Exercise materials section start

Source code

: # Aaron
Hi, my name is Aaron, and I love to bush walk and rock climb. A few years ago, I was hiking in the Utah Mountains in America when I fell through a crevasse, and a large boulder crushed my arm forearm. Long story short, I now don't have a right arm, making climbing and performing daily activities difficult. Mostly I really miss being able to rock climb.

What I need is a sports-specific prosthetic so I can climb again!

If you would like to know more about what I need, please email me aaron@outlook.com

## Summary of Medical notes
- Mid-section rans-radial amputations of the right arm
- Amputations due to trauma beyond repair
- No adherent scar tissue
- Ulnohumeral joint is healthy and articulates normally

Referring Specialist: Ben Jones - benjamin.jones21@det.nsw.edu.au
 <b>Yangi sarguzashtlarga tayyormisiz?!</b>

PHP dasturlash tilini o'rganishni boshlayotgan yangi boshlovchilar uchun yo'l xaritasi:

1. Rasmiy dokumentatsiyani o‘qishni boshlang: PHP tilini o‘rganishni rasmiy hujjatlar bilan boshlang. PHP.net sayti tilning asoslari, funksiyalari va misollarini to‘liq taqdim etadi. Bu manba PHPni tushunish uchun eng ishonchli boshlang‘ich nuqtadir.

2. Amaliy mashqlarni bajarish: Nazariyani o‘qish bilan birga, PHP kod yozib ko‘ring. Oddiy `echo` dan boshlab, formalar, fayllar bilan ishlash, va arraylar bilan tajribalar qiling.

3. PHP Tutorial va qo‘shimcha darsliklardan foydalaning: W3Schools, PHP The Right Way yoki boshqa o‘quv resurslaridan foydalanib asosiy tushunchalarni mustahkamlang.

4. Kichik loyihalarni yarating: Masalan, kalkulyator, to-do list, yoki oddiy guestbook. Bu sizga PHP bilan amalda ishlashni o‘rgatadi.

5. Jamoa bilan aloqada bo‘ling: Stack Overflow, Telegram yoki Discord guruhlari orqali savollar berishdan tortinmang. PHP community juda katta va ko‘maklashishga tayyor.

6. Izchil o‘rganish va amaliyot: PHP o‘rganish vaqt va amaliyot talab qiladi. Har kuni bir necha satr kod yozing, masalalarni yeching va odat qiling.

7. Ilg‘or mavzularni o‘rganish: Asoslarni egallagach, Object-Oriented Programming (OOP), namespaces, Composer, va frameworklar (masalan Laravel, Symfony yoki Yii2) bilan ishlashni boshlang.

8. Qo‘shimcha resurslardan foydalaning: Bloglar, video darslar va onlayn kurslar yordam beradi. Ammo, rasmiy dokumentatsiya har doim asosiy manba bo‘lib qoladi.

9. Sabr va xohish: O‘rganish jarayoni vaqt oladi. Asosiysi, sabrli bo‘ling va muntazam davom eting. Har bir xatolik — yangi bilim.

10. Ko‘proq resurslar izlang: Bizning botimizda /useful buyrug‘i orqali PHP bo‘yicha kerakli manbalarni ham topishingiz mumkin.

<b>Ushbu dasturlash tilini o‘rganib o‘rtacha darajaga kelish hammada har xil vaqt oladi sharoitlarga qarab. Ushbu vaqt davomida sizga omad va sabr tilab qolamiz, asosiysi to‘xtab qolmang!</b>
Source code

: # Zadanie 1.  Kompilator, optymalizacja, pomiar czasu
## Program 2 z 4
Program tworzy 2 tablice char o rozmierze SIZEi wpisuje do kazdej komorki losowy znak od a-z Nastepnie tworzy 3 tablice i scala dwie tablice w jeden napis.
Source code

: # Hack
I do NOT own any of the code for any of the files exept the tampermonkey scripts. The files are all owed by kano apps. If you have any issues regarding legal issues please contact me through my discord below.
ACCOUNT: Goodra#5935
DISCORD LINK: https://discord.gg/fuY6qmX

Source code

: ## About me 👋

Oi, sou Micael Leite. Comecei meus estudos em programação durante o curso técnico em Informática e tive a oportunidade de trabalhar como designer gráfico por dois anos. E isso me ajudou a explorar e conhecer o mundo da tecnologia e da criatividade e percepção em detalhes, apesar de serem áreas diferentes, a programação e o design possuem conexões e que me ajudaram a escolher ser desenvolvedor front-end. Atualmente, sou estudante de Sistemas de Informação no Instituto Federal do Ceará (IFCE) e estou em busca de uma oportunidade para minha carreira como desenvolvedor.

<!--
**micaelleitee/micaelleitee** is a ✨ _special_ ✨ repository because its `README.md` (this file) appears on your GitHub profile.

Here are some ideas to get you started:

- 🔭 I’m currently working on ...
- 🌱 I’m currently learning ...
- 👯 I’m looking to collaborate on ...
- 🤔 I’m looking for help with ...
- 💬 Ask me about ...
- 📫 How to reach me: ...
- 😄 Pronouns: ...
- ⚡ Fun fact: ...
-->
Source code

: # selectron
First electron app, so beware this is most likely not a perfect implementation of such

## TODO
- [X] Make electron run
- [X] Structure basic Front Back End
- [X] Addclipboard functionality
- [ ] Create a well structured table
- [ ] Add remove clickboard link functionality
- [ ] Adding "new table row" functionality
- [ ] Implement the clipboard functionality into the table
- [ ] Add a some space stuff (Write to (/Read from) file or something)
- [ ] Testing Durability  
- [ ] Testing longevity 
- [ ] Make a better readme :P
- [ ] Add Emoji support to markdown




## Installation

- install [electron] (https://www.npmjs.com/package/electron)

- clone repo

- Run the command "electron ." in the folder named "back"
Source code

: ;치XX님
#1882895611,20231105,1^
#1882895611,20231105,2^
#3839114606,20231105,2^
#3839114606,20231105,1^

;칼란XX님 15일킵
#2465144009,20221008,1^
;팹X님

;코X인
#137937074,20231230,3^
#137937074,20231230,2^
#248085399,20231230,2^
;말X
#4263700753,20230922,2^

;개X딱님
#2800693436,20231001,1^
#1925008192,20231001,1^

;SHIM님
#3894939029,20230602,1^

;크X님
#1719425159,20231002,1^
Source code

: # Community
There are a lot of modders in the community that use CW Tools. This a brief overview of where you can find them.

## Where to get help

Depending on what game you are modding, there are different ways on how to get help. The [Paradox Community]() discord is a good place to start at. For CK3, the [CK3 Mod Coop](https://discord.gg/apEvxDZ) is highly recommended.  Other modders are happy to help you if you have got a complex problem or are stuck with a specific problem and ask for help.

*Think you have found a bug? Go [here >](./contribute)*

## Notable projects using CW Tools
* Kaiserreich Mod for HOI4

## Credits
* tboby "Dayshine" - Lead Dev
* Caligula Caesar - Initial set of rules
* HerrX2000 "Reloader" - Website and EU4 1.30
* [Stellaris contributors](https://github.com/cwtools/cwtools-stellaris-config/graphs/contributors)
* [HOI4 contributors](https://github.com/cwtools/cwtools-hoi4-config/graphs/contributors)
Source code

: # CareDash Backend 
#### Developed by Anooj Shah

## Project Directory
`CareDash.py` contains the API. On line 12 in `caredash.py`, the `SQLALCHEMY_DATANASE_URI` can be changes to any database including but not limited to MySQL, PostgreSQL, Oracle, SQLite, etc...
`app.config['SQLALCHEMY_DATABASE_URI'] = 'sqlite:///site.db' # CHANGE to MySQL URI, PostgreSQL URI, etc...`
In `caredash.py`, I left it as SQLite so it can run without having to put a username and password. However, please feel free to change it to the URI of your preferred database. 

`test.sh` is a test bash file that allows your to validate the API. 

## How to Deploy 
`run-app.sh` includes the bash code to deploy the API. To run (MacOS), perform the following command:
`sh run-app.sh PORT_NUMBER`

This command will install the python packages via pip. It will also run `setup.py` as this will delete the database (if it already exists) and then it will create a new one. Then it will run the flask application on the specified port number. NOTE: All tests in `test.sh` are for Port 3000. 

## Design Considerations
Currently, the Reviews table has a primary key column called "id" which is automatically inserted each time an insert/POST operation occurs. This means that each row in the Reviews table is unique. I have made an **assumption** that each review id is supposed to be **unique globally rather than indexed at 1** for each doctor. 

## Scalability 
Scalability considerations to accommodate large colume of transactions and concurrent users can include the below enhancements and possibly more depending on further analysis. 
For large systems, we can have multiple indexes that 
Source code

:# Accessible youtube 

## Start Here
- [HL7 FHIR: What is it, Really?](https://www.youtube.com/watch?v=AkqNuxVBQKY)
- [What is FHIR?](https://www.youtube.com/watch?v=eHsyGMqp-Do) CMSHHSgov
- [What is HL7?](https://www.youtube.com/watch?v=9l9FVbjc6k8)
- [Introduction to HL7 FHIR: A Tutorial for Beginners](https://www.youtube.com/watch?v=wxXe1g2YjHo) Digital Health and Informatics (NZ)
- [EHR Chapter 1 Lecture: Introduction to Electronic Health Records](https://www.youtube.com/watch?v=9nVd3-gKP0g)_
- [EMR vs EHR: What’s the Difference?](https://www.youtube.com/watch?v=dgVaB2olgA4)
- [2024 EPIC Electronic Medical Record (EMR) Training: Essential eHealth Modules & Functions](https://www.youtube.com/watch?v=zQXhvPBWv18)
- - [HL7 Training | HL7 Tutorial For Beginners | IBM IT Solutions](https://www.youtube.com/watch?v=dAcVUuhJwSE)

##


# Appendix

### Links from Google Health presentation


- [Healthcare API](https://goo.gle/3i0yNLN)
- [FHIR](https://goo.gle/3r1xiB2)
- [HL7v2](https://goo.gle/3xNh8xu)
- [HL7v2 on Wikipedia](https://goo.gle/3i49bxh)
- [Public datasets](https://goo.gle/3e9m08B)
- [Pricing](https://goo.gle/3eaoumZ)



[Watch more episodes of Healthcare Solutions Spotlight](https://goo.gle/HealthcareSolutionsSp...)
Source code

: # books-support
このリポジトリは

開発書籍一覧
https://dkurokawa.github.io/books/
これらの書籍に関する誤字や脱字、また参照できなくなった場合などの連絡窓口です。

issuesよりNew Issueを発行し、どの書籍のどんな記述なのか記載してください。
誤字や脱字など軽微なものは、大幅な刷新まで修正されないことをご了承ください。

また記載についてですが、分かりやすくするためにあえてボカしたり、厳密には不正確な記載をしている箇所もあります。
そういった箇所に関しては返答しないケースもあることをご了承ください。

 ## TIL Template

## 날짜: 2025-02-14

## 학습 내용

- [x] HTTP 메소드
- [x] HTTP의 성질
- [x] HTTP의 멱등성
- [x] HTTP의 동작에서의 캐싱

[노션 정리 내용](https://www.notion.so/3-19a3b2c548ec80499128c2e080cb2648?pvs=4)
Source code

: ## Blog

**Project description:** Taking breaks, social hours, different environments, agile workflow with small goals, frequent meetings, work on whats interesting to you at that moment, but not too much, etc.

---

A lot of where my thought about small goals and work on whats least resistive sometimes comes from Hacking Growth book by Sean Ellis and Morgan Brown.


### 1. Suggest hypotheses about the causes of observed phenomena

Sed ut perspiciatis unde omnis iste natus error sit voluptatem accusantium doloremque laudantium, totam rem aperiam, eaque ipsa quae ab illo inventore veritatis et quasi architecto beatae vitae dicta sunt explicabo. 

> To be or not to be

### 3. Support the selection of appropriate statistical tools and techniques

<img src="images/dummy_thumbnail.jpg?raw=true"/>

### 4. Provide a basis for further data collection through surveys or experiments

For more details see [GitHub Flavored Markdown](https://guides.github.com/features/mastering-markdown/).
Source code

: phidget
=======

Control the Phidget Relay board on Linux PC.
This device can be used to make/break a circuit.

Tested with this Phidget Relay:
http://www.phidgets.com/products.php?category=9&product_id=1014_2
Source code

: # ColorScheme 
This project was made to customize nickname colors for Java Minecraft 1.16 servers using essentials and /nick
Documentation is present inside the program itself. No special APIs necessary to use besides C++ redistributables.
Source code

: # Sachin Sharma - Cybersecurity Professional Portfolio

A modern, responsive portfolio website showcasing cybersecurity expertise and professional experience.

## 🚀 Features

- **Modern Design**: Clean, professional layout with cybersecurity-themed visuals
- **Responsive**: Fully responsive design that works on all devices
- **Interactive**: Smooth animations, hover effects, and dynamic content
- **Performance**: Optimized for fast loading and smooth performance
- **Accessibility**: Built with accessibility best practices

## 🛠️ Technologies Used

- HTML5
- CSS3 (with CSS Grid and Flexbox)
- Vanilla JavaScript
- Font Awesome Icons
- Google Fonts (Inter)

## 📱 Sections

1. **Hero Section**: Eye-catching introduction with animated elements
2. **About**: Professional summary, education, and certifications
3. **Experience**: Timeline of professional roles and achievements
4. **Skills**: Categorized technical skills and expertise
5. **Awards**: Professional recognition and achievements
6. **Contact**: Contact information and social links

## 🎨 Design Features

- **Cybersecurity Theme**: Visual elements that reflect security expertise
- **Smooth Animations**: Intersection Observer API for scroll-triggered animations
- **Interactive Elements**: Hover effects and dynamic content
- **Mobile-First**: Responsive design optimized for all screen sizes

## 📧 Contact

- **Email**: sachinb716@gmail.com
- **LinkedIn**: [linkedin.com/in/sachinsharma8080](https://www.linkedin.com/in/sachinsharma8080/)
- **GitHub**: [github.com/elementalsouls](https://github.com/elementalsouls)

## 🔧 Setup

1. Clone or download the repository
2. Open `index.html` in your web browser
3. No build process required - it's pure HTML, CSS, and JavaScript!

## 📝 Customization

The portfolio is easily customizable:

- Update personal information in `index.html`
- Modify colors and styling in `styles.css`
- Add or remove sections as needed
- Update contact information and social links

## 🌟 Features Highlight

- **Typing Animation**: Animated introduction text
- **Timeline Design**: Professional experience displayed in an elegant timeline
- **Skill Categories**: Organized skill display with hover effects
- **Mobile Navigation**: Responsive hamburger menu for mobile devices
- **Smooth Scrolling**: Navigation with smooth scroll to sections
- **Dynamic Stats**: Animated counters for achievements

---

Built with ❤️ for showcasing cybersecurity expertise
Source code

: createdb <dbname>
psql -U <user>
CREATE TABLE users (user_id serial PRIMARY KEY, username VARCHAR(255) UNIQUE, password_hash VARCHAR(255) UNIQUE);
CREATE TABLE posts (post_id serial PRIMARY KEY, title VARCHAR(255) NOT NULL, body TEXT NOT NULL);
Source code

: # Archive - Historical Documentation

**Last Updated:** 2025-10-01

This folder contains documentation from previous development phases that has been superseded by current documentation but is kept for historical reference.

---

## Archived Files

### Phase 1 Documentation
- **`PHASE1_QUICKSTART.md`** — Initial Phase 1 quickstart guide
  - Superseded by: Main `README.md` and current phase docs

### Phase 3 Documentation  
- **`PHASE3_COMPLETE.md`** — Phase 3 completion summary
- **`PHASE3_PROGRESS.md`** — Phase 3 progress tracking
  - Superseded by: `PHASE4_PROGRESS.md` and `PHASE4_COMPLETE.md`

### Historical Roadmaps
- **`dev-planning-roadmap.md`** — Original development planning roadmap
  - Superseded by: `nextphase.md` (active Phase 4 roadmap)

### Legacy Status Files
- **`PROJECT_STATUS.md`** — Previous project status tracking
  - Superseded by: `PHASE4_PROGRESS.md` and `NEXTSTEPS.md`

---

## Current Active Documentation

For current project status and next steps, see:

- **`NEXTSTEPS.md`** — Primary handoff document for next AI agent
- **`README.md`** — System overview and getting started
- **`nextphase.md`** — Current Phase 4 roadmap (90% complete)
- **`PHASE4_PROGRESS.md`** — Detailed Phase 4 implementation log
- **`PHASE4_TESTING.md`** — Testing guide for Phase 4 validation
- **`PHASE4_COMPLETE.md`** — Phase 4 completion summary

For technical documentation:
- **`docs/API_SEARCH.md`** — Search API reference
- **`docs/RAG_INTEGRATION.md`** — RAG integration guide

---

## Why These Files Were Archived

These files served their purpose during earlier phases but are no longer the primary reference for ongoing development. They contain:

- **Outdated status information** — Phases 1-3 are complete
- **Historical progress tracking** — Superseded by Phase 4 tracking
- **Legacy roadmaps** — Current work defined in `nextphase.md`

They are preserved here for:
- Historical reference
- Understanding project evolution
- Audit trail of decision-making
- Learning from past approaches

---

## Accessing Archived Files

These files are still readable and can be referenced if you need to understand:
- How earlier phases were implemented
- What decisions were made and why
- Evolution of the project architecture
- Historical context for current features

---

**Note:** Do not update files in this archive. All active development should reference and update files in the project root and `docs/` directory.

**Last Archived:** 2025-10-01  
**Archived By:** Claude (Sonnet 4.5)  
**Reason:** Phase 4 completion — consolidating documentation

Exercise materials section end

Task instructions |
Every line above from the line with "#1719425159,20231002,1^" to the line with "## Design Considerations" is wanted, ends included; write them out exactly and add no other line.

Final answer |
#1719425159,20231002,1^
Source code

: # Community
There are a lot of modders in the community that use CW Tools. This a brief overview of where you can find them.

## Where to get help

Depending on what game you are modding, there are different ways on how to get help. The [Paradox Community]() discord is a good place to start at. For CK3, the [CK3 Mod Coop](https://discord.gg/apEvxDZ) is highly recommended.  Other modders are happy to help you if you have got a complex problem or are stuck with a specific problem and ask for help.

*Think you have found a bug? Go [here >](./contribute)*

## Notable projects using CW Tools
* Kaiserreich Mod for HOI4

## Credits
* tboby "Dayshine" - Lead Dev
* Caligula Caesar - Initial set of rules
* HerrX2000 "Reloader" - Website and EU4 1.30
* [Stellaris contributors](https://github.com/cwtools/cwtools-stellaris-config/graphs/contributors)
* [HOI4 contributors](https://github.com/cwtools/cwtools-hoi4-config/graphs/contributors)
Source code

: # CareDash Backend 
#### Developed by Anooj Shah

## Project Directory
`CareDash.py` contains the API. On line 12 in `caredash.py`, the `SQLALCHEMY_DATANASE_URI` can be changes to any database including but not limited to MySQL, PostgreSQL, Oracle, SQLite, etc...
`app.config['SQLALCHEMY_DATABASE_URI'] = 'sqlite:///site.db' # CHANGE to MySQL URI, PostgreSQL URI, etc...`
In `caredash.py`, I left it as SQLite so it can run without having to put a username and password. However, please feel free to change it to the URI of your preferred database. 

`test.sh` is a test bash file that allows your to validate the API. 

## How to Deploy 
`run-app.sh` includes the bash code to deploy the API. To run (MacOS), perform the following command:
`sh run-app.sh PORT_NUMBER`

This command will install the python packages via pip. It will also run `setup.py` as this will delete the database (if it already exists) and then it will create a new one. Then it will run the flask application on the specified port number. NOTE: All tests in `test.sh` are for Port 3000. 

## Design Considerations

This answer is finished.